The last line of the script output also notifies users about the creation of an additional basictypelist.txt file for the DTPools framework. This is used to allow DTPools to be configured with a variable (and customizable) number of basic datatypes that are added to a statically allocated array (DTP_basic_types) that users can refer to to build their pools. Such file is referenced by the framework at configuration time by looking for the DTP_DATATYPE_FILE environment variable. If not set the configuration file uses the default (i.e., test/mpi/dtpools/basictypelist.txt)


Adding new tests

With the new DTPools framework integrated in the test suite, it is possible to add more exhaustive datatype tests.
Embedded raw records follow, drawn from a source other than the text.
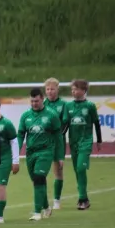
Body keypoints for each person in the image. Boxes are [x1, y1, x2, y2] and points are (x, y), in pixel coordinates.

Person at [17, 88, 64, 221]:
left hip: (46, 151)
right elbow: (20, 135)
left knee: (39, 177)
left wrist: (60, 156)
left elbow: (58, 137)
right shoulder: (25, 115)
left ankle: (37, 212)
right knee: (37, 181)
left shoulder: (51, 115)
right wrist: (16, 151)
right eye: (32, 101)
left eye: (36, 101)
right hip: (30, 153)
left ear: (42, 99)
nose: (34, 104)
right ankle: (46, 207)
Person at [62, 79, 102, 210]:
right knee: (77, 171)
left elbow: (96, 123)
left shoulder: (90, 106)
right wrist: (59, 138)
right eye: (72, 89)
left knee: (80, 168)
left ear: (83, 90)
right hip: (73, 142)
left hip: (86, 141)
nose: (73, 91)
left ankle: (82, 198)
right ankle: (84, 198)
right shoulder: (68, 106)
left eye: (76, 89)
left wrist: (99, 141)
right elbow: (65, 125)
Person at [43, 78, 67, 209]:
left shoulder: (63, 104)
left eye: (52, 89)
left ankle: (57, 200)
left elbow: (65, 123)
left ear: (57, 89)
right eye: (47, 89)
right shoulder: (42, 104)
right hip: (44, 143)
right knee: (42, 172)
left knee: (58, 170)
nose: (50, 91)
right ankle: (43, 200)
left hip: (58, 142)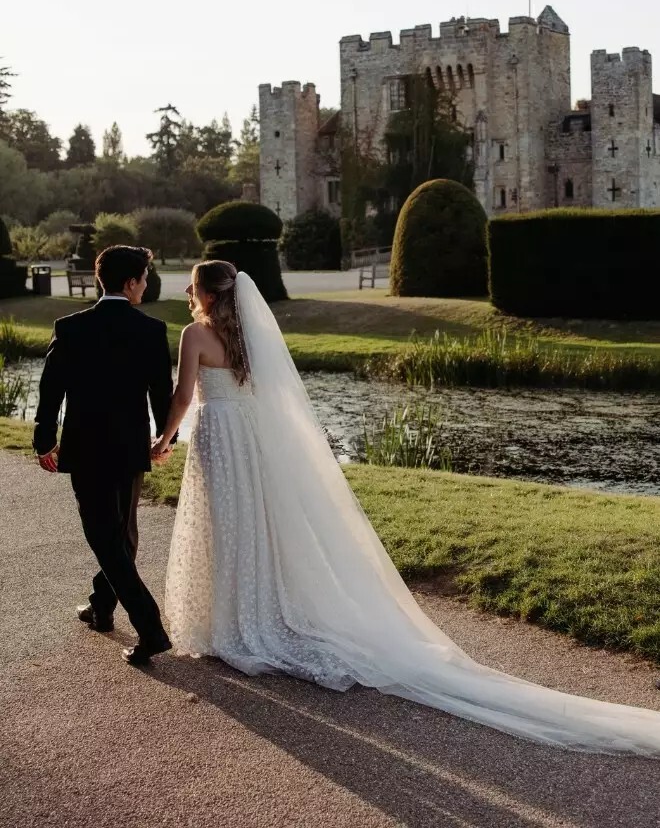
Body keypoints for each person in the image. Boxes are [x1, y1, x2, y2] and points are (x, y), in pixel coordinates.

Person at [152, 260, 660, 755]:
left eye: (194, 290)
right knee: (255, 526)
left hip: (219, 438)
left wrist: (163, 438)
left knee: (224, 526)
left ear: (210, 295)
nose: (190, 298)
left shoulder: (196, 336)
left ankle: (233, 622)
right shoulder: (249, 335)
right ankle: (252, 613)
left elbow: (182, 398)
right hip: (251, 441)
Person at [34, 245, 174, 665]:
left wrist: (45, 439)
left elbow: (50, 391)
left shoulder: (71, 327)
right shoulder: (151, 330)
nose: (146, 285)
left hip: (87, 447)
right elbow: (161, 397)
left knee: (108, 538)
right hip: (130, 449)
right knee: (120, 536)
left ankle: (149, 629)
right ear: (130, 283)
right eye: (145, 278)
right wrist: (163, 440)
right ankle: (102, 607)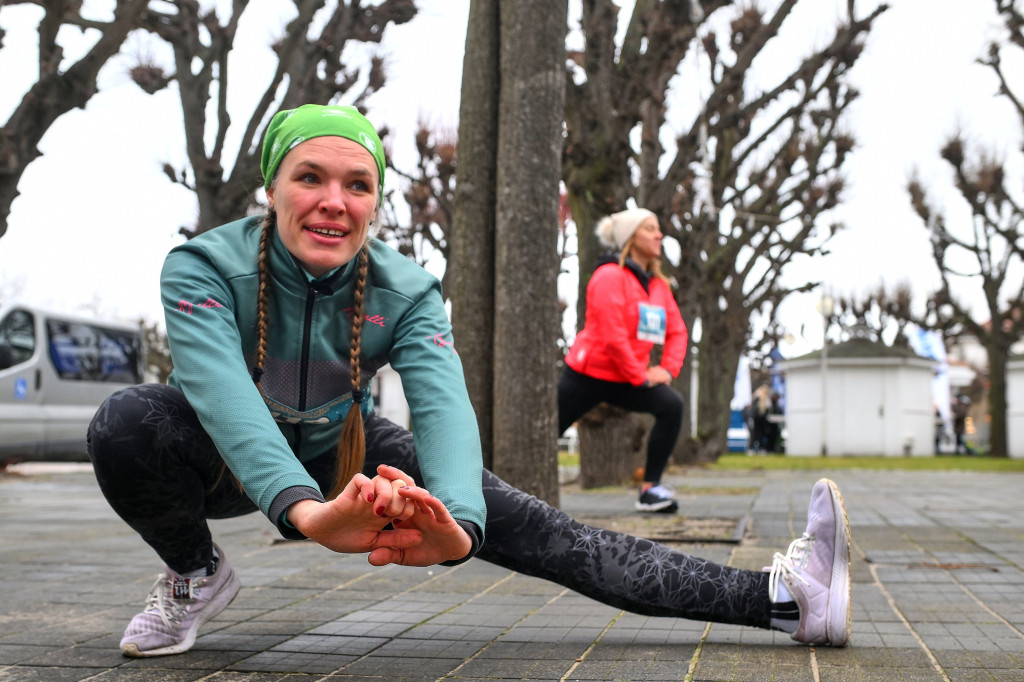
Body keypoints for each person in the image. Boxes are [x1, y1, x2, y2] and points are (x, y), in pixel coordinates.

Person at [87, 104, 853, 659]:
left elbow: (444, 407)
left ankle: (789, 602)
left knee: (554, 534)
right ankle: (195, 575)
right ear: (272, 188)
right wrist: (308, 516)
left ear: (376, 201)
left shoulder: (408, 289)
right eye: (309, 177)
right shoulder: (201, 268)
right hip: (214, 452)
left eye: (358, 185)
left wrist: (460, 523)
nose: (333, 201)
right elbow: (224, 397)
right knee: (124, 423)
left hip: (340, 445)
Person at [558, 208, 687, 512]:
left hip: (630, 378)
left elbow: (677, 331)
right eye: (650, 229)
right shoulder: (608, 276)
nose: (659, 234)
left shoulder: (658, 286)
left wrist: (667, 369)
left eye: (658, 228)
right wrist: (639, 376)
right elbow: (612, 336)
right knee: (548, 427)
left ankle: (650, 490)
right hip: (589, 374)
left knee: (671, 405)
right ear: (630, 237)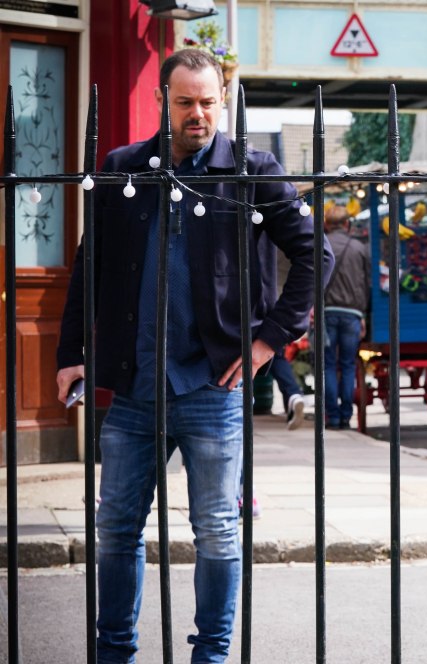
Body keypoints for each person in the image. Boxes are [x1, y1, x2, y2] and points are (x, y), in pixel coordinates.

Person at [55, 49, 334, 663]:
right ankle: (114, 652)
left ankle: (209, 656)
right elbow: (89, 263)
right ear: (164, 100)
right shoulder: (124, 168)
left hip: (213, 387)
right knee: (116, 531)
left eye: (208, 101)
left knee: (215, 531)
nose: (198, 114)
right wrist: (72, 352)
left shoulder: (252, 170)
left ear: (222, 100)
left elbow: (318, 257)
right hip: (132, 389)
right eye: (185, 102)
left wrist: (267, 341)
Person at [323, 204, 370, 430]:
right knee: (348, 365)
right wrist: (362, 313)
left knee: (329, 364)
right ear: (346, 224)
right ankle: (346, 416)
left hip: (327, 313)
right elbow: (366, 283)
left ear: (326, 225)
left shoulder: (320, 245)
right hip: (352, 313)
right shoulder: (359, 247)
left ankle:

To add a new test, setting the "basic type" and "count" command line parameters is sufficient.

Starting from the basic test, many different tests for different signatures can be generated automatically by adding a corresponding entry for the test in the file: basictypetest.txt, following the format defined by the file itself. Then the tests can be generated by just running the main autogen.sh script.

In case the user wants to run a subset of all the possible tests that will be generated, he/she can use the DTP_RUNTIME_TYPES environment variable to limit the number of basic types tested by the runtest script. If the user further wishes to reduce the length of the tests, he/she can also use the DTP_NUM_OBJS environment variable to limit the number of datatypes tested from each pool. Currently, running make testing will limit the default case to only two basic types (DTP_RUNTIME_TYPES="MPI_INT MPI_DOUBLE") and a pool size of 5 datatypes, keeping the runtime reasonable without sacrificing too much test coverage.

DTPools also allows the user to define his/her own struct type pools. For this case the configuration file to be used to create the executables is structtypetest.txt. Unlike the basic case only one test will be generated (for now). However, the user can still define arbitrary structures in the configuration file in a flexible way.